Updated: Jun 26, 2026

Generating the Transcriptional Regulation View of Transcriptomic Features for Prediction Task and Dark Biomarker Detection on Small Datasets
03:37

Generating the Transcriptional Regulation View of Transcriptomic Features for Prediction Task and Dark Biomarker Detection on Small Datasets

Published on: March 1, 2024

ITAC volume assessment through a Gaussian hidden Markov random field model-based algorithm.

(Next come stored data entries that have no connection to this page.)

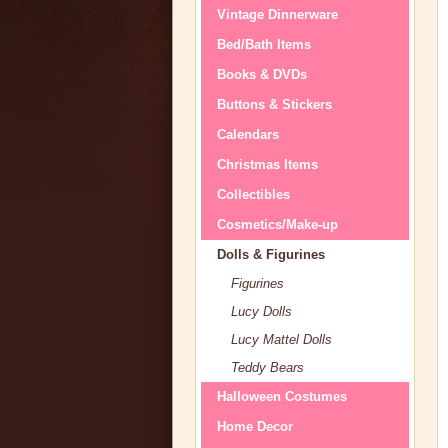
Vintage Dinnerware
Bed/Bath Items
Books & DVDs
Buttons & Stickers
Calendars
Christmas Items
Collectibles
Cosmetics/Make-up
Dolls & Figurines
Figurines
Lucy Dolls
Lucy Mattel Dolls
Teddy Bears
Halloween Costumes
Home Decor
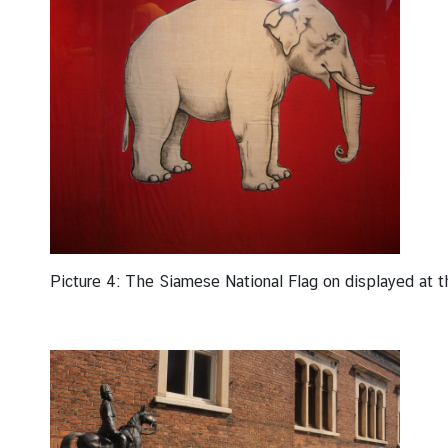
Picture 4: The Siamese National Flag on displayed at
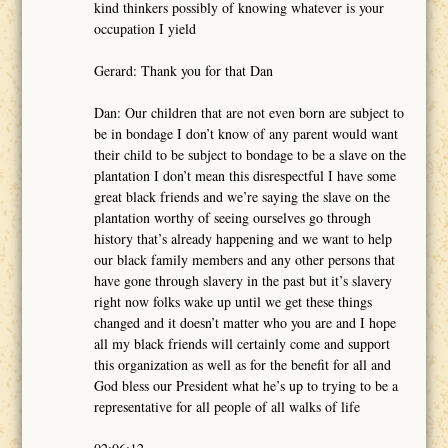
kind thinkers possibly of knowing whatever is your
occupation I yield
Gerard: Thank you for that Dan
Dan: Our children that are not even born are subject to
be in bondage I don’t know of any parent would want
their child to be subject to bondage to be a slave on the
plantation I don’t mean this disrespectful I have some
great black friends and we’re saying the slave on the
plantation worthy of seeing ourselves go through
history that’s already happening and we want to help
our black family members and any other persons that
have gone through slavery in the past but it’s slavery
right now folks wake up until we get these things
changed and it doesn’t matter who you are and I hope
all my black friends will certainly come and support
this organization as well as for the benefit for all and
God bless our President what he’s up to trying to be a
representative for all people of all walks of life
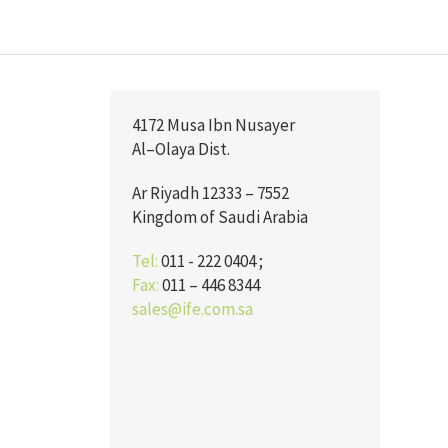
4172 Musa Ibn Nusayer
Al–Olaya Dist.
Ar Riyadh 12333 – 7552
Kingdom of Saudi Arabia
Tel:
011 - 222 0404 ;
Fax:
011 – 446 8344
sales@ife.com.sa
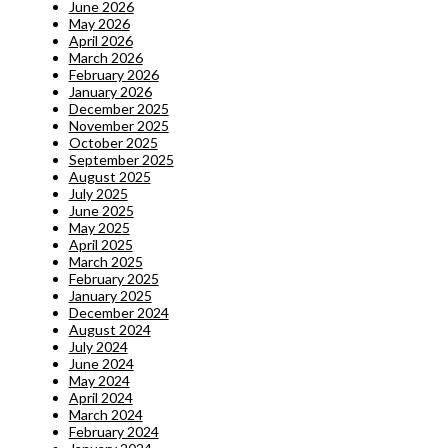
June 2026
May 2026
April 2026
March 2026
February 2026
January 2026
December 2025
November 2025
October 2025
September 2025
August 2025
July 2025
June 2025
May 2025
April 2025
March 2025
February 2025
January 2025
December 2024
August 2024
July 2024
June 2024
May 2024
April 2024
March 2024
February 2024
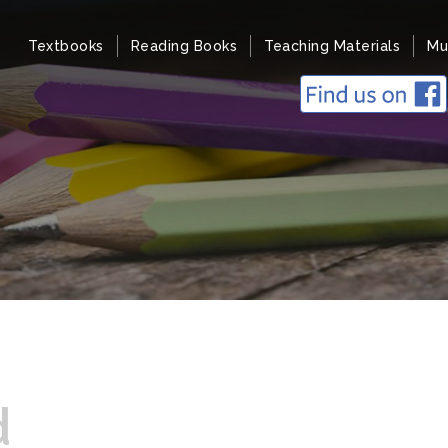
Textbooks
Reading Books
Teaching Materials
Mu
d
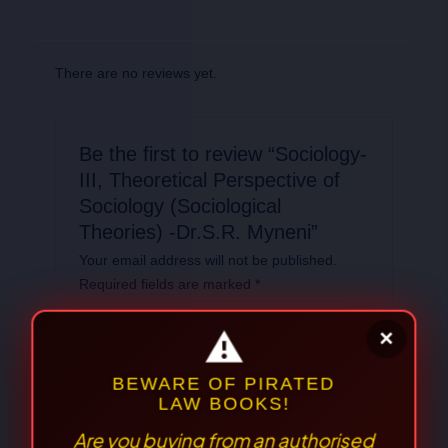
There are no reviews yet.
Be the first to review “Sociology-
III, Theoretical Perspective of
Sociology (Sociological
Theories) -Dr.S.R. Myneni”
Your email address will not be published.
Required fields are marked
*
Your
rating
*
Your review
*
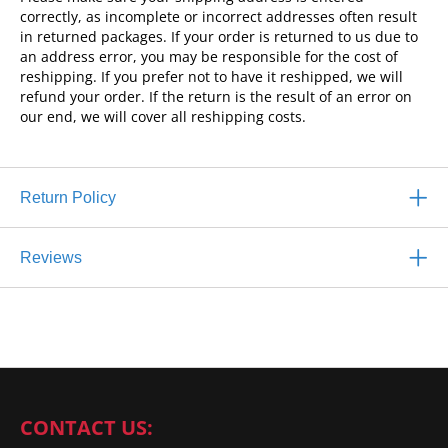
correctly, as incomplete or incorrect addresses often result
in returned packages. If your order is returned to us due to
an address error, you may be responsible for the cost of
reshipping. If you prefer not to have it reshipped, we will
refund your order. If the return is the result of an error on
our end, we will cover all reshipping costs.
Return Policy
Reviews
CONTACT US:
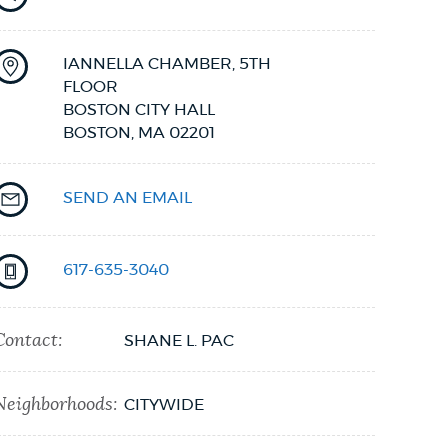
IANNELLA CHAMBER, 5TH
FLOOR
BOSTON CITY HALL
BOSTON,
MA
02201
SEND AN EMAIL
617-635-3040
Contact:
SHANE L. PAC
Neighborhoods:
CITYWIDE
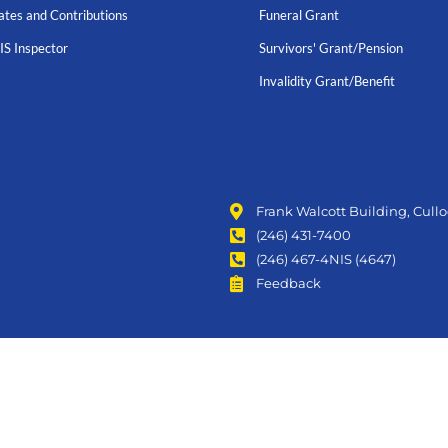
ates and Contributions
Funeral Grant
IS Inspector
Survivors' Grant/Pension
Invalidity Grant/Benefit
Frank Walcott Building, Cull
(246) 431-7400
(246) 467-4NIS (4647)
Feedback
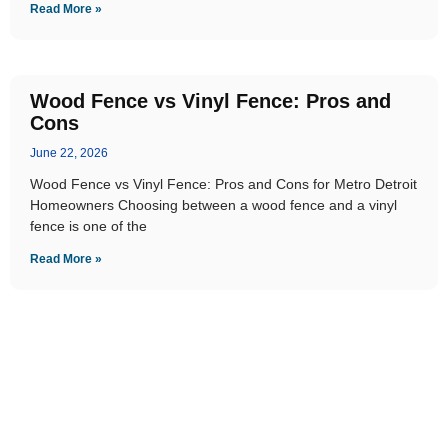
Read More »
Wood Fence vs Vinyl Fence: Pros and
Cons
June 22, 2026
Wood Fence vs Vinyl Fence: Pros and Cons for Metro Detroit
Homeowners Choosing between a wood fence and a vinyl
fence is one of the
Read More »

Katia M Passera1, Paolo Potepan, Luca Brambilla

  • 1Dipartimento di Ingegneria Biomedica, Politecnico di Milano, Italy. katia.passera@polimi.it

Annual International Conference of the IEEE Engineering in Medicine and Biology Society. IEEE Engineering in Medicine and Biology Society. Annual International Conference
|January 24, 2009
PubMed
Summary
This summary is machine-generated.

A new semi-automatic segmentation method using a Gaussian hidden Markov random field (GHMRF) model improves intestinal-type adenocarcinoma (ITAC) volume assessment accuracy. This advanced model enhances lesion area quantification for evaluating tumor response to therapy.

Related Experiment Videos

Last Updated: Jun 26, 2026

Generating the Transcriptional Regulation View of Transcriptomic Features for Prediction Task and Dark Biomarker Detection on Small Datasets
03:37

Generating the Transcriptional Regulation View of Transcriptomic Features for Prediction Task and Dark Biomarker Detection on Small Datasets

Published on: March 1, 2024

Area of Science:

  • Medical imaging analysis
  • Computational pathology
  • Oncology

Background:

  • Accurate volume assessment of Intestinal-type adenocarcinoma (ITAC) is crucial for treatment evaluation.
  • Existing methods like finite Gaussian mixture (FGM) models may lack spatial information encoding for precise segmentation.
  • Advanced modeling is needed to improve the accuracy of tumor volume quantification.

Purpose of the Study:

  • To present and validate a semi-automatic segmentation method for ITAC volume assessment.
  • To introduce a Gaussian hidden Markov random field (GHMRF) model incorporating spatial context.
  • To compare the performance of GHMRF against FGM for lesion area quantification.

Main Methods:

  • Development of a semi-automatic segmentation technique based on a Gaussian hidden Markov random field (GHMRF) model.
  • Application of the expectation maximization (EM) algorithm for fitting the GHMRF model.
  • Validation using magnetic resonance imaging datasets (T1-weighted, CE T1-weighted, T2-weighted) from 49 tumor-containing slices.

Main Results:

  • The GHMRF model demonstrated higher accuracy in quantifying lesion area compared to the FGM model.
  • Numerical and clinical evaluations confirmed the superior performance of the proposed GHMRF method.
  • The method shows potential for evaluating tumor response to therapy.

Conclusions:

  • The proposed semi-automatic GHMRF segmentation method offers improved accuracy for ITAC volume assessment.
  • This technique enhances lesion quantification, aiding in the evaluation of therapeutic efficacy.
  • GHMRF-based segmentation represents a valuable advancement in oncological imaging analysis.